Supplied entries section start

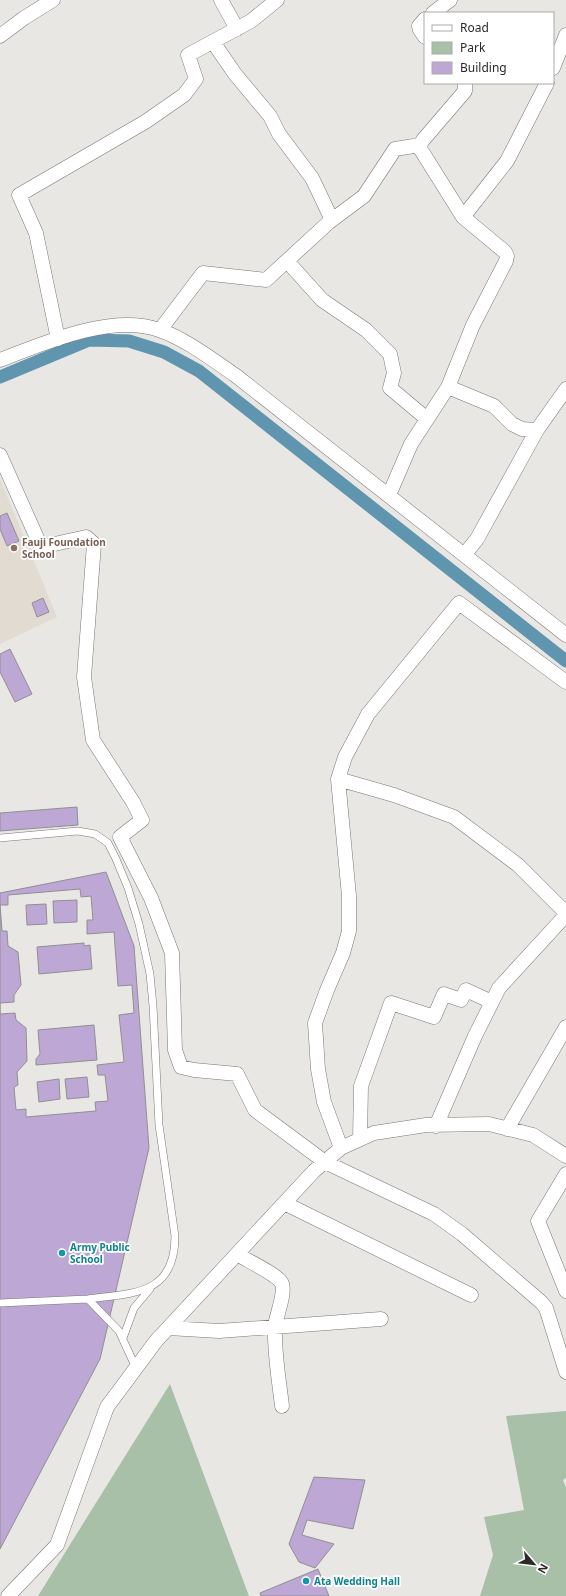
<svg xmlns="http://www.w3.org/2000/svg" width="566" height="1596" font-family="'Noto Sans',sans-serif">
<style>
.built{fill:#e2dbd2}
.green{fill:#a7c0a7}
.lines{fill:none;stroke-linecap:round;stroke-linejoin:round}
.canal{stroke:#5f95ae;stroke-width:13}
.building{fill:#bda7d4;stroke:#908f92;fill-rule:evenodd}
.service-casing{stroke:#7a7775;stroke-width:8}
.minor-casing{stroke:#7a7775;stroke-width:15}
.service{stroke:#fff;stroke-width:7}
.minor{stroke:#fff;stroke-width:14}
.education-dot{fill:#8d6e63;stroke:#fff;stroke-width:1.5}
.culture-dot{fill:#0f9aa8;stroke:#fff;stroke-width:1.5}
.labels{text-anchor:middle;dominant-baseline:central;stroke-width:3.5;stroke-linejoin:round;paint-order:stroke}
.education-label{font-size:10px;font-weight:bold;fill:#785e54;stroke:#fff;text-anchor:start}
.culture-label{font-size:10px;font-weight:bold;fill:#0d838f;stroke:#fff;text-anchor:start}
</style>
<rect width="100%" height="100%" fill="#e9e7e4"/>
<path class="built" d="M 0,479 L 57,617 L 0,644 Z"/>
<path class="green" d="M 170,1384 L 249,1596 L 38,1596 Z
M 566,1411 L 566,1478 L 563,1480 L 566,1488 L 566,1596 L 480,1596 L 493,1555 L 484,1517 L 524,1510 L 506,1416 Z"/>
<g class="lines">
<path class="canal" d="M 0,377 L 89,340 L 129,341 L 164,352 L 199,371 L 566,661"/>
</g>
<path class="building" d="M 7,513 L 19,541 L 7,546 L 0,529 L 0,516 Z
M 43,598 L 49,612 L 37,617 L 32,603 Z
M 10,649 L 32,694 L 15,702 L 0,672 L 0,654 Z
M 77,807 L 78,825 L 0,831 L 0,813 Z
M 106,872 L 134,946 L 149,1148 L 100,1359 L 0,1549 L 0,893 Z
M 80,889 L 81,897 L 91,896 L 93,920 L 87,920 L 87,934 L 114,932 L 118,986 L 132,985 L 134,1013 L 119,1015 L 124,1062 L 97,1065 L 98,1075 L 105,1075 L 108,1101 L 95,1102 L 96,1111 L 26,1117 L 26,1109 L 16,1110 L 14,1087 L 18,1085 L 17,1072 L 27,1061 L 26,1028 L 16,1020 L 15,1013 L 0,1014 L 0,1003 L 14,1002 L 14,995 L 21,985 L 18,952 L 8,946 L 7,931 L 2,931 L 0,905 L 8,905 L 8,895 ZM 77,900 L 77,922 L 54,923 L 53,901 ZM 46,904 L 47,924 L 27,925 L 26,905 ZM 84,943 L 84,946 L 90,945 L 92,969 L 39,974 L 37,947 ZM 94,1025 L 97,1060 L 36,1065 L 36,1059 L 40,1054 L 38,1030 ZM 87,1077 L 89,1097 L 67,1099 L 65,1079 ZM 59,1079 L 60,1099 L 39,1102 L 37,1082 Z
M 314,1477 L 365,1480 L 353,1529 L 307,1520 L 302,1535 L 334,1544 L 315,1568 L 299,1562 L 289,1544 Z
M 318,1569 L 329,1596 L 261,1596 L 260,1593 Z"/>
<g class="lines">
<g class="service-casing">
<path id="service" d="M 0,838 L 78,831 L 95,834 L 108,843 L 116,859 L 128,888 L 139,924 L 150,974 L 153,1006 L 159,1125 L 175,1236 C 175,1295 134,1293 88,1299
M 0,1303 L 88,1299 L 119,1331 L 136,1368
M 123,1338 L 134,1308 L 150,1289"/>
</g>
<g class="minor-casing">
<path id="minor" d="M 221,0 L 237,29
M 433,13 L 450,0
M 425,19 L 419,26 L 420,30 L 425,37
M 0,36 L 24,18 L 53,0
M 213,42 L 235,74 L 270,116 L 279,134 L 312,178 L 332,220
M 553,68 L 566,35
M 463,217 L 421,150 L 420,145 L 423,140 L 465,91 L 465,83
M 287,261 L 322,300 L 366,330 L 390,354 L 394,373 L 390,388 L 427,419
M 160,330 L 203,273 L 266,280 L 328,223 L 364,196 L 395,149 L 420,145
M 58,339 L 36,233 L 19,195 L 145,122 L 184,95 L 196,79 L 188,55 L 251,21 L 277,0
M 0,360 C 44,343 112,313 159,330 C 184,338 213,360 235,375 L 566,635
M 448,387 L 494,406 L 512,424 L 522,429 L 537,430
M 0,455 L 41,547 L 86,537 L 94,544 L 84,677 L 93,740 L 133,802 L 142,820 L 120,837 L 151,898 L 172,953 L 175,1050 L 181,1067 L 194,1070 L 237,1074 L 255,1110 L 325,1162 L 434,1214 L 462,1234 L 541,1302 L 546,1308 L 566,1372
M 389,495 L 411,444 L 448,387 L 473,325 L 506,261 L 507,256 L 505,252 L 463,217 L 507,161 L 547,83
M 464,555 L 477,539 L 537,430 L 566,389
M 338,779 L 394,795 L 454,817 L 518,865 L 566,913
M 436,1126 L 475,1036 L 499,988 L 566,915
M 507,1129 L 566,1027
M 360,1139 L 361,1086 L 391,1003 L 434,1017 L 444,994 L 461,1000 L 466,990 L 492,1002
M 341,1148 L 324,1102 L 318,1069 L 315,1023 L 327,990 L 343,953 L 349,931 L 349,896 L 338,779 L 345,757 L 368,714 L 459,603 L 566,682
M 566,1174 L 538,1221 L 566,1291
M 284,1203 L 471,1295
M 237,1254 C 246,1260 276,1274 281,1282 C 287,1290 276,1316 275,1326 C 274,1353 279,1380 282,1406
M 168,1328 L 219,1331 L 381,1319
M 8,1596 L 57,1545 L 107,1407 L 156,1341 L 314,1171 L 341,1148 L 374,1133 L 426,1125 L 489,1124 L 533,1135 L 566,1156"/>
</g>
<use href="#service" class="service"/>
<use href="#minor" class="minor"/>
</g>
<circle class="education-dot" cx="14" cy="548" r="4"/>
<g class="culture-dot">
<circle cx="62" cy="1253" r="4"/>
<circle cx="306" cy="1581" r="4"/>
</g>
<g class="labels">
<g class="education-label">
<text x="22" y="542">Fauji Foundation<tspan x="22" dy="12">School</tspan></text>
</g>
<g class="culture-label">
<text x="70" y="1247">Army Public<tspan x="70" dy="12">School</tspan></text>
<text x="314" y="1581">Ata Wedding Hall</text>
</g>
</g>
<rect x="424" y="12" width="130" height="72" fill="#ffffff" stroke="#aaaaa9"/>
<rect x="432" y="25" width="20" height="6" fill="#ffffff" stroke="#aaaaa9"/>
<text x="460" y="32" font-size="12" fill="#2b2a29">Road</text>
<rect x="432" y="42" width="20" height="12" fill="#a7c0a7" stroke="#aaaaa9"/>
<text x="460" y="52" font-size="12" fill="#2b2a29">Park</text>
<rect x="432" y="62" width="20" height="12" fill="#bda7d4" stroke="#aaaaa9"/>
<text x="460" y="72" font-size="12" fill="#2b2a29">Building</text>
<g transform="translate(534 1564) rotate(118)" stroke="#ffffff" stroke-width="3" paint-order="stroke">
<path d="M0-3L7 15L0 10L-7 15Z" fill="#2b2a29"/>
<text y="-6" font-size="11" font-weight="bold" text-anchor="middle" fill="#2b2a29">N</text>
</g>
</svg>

Supplied entries section end

Exercise aim:
Could you write all the entries out again exactly, but without their pictures?

Written response:
<svg xmlns="http://www.w3.org/2000/svg" width="566" height="1596" font-family="'Noto Sans',sans-serif">
<style>
.built{fill:#e2dbd2}
.green{fill:#a7c0a7}
.lines{fill:none;stroke-linecap:round;stroke-linejoin:round}
.canal{stroke:#5f95ae;stroke-width:13}
.building{fill:#bda7d4;stroke:#908f92;fill-rule:evenodd}
.service-casing{stroke:#7a7775;stroke-width:8}
.minor-casing{stroke:#7a7775;stroke-width:15}
.service{stroke:#fff;stroke-width:7}
.minor{stroke:#fff;stroke-width:14}
.education-dot{fill:#8d6e63;stroke:#fff;stroke-width:1.5}
.culture-dot{fill:#0f9aa8;stroke:#fff;stroke-width:1.5}
.labels{text-anchor:middle;dominant-baseline:central;stroke-width:3.5;stroke-linejoin:round;paint-order:stroke}
.education-label{font-size:10px;font-weight:bold;fill:#785e54;stroke:#fff;text-anchor:start}
.culture-label{font-size:10px;font-weight:bold;fill:#0d838f;stroke:#fff;text-anchor:start}
</style>
<rect width="100%" height="100%" fill="#e9e7e4"/>
<path class="built" d="M 0,479 L 57,617 L 0,644 Z"/>
<path class="green" d="M 170,1384 L 249,1596 L 38,1596 Z
M 566,1411 L 566,1478 L 563,1480 L 566,1488 L 566,1596 L 480,1596 L 493,1555 L 484,1517 L 524,1510 L 506,1416 Z"/>
<g class="lines">
<path class="canal" d="M 0,377 L 89,340 L 129,341 L 164,352 L 199,371 L 566,661"/>
</g>
<path class="building" d="M 7,513 L 19,541 L 7,546 L 0,529 L 0,516 Z
M 43,598 L 49,612 L 37,617 L 32,603 Z
M 10,649 L 32,694 L 15,702 L 0,672 L 0,654 Z
M 77,807 L 78,825 L 0,831 L 0,813 Z
M 106,872 L 134,946 L 149,1148 L 100,1359 L 0,1549 L 0,893 Z
M 80,889 L 81,897 L 91,896 L 93,920 L 87,920 L 87,934 L 114,932 L 118,986 L 132,985 L 134,1013 L 119,1015 L 124,1062 L 97,1065 L 98,1075 L 105,1075 L 108,1101 L 95,1102 L 96,1111 L 26,1117 L 26,1109 L 16,1110 L 14,1087 L 18,1085 L 17,1072 L 27,1061 L 26,1028 L 16,1020 L 15,1013 L 0,1014 L 0,1003 L 14,1002 L 14,995 L 21,985 L 18,952 L 8,946 L 7,931 L 2,931 L 0,905 L 8,905 L 8,895 ZM 77,900 L 77,922 L 54,923 L 53,901 ZM 46,904 L 47,924 L 27,925 L 26,905 ZM 84,943 L 84,946 L 90,945 L 92,969 L 39,974 L 37,947 ZM 94,1025 L 97,1060 L 36,1065 L 36,1059 L 40,1054 L 38,1030 ZM 87,1077 L 89,1097 L 67,1099 L 65,1079 ZM 59,1079 L 60,1099 L 39,1102 L 37,1082 Z
M 314,1477 L 365,1480 L 353,1529 L 307,1520 L 302,1535 L 334,1544 L 315,1568 L 299,1562 L 289,1544 Z
M 318,1569 L 329,1596 L 261,1596 L 260,1593 Z"/>
<g class="lines">
<g class="service-casing">
<path id="service" d="M 0,838 L 78,831 L 95,834 L 108,843 L 116,859 L 128,888 L 139,924 L 150,974 L 153,1006 L 159,1125 L 175,1236 C 175,1295 134,1293 88,1299
M 0,1303 L 88,1299 L 119,1331 L 136,1368
M 123,1338 L 134,1308 L 150,1289"/>
</g>
<g class="minor-casing">
<path id="minor" d="M 221,0 L 237,29
M 433,13 L 450,0
M 425,19 L 419,26 L 420,30 L 425,37
M 0,36 L 24,18 L 53,0
M 213,42 L 235,74 L 270,116 L 279,134 L 312,178 L 332,220
M 553,68 L 566,35
M 463,217 L 421,150 L 420,145 L 423,140 L 465,91 L 465,83
M 287,261 L 322,300 L 366,330 L 390,354 L 394,373 L 390,388 L 427,419
M 160,330 L 203,273 L 266,280 L 328,223 L 364,196 L 395,149 L 420,145
M 58,339 L 36,233 L 19,195 L 145,122 L 184,95 L 196,79 L 188,55 L 251,21 L 277,0
M 0,360 C 44,343 112,313 159,330 C 184,338 213,360 235,375 L 566,635
M 448,387 L 494,406 L 512,424 L 522,429 L 537,430
M 0,455 L 41,547 L 86,537 L 94,544 L 84,677 L 93,740 L 133,802 L 142,820 L 120,837 L 151,898 L 172,953 L 175,1050 L 181,1067 L 194,1070 L 237,1074 L 255,1110 L 325,1162 L 434,1214 L 462,1234 L 541,1302 L 546,1308 L 566,1372
M 389,495 L 411,444 L 448,387 L 473,325 L 506,261 L 507,256 L 505,252 L 463,217 L 507,161 L 547,83
M 464,555 L 477,539 L 537,430 L 566,389
M 338,779 L 394,795 L 454,817 L 518,865 L 566,913
M 436,1126 L 475,1036 L 499,988 L 566,915
M 507,1129 L 566,1027
M 360,1139 L 361,1086 L 391,1003 L 434,1017 L 444,994 L 461,1000 L 466,990 L 492,1002
M 341,1148 L 324,1102 L 318,1069 L 315,1023 L 327,990 L 343,953 L 349,931 L 349,896 L 338,779 L 345,757 L 368,714 L 459,603 L 566,682
M 566,1174 L 538,1221 L 566,1291
M 284,1203 L 471,1295
M 237,1254 C 246,1260 276,1274 281,1282 C 287,1290 276,1316 275,1326 C 274,1353 279,1380 282,1406
M 168,1328 L 219,1331 L 381,1319
M 8,1596 L 57,1545 L 107,1407 L 156,1341 L 314,1171 L 341,1148 L 374,1133 L 426,1125 L 489,1124 L 533,1135 L 566,1156"/>
</g>
<use href="#service" class="service"/>
<use href="#minor" class="minor"/>
</g>
<circle class="education-dot" cx="14" cy="548" r="4"/>
<g class="culture-dot">
<circle cx="62" cy="1253" r="4"/>
<circle cx="306" cy="1581" r="4"/>
</g>
<g class="labels">
<g class="education-label">
<text x="22" y="542">Fauji Foundation<tspan x="22" dy="12">School</tspan></text>
</g>
<g class="culture-label">
<text x="70" y="1247">Army Public<tspan x="70" dy="12">School</tspan></text>
<text x="314" y="1581">Ata Wedding Hall</text>
</g>
</g>
<rect x="424" y="12" width="130" height="72" fill="#ffffff" stroke="#aaaaa9"/>
<rect x="432" y="25" width="20" height="6" fill="#ffffff" stroke="#aaaaa9"/>
<text x="460" y="32" font-size="12" fill="#2b2a29">Road</text>
<rect x="432" y="42" width="20" height="12" fill="#a7c0a7" stroke="#aaaaa9"/>
<text x="460" y="52" font-size="12" fill="#2b2a29">Park</text>
<rect x="432" y="62" width="20" height="12" fill="#bda7d4" stroke="#aaaaa9"/>
<text x="460" y="72" font-size="12" fill="#2b2a29">Building</text>
<g transform="translate(534 1564) rotate(118)" stroke="#ffffff" stroke-width="3" paint-order="stroke">
<path d="M0-3L7 15L0 10L-7 15Z" fill="#2b2a29"/>
<text y="-6" font-size="11" font-weight="bold" text-anchor="middle" fill="#2b2a29">N</text>
</g>
</svg>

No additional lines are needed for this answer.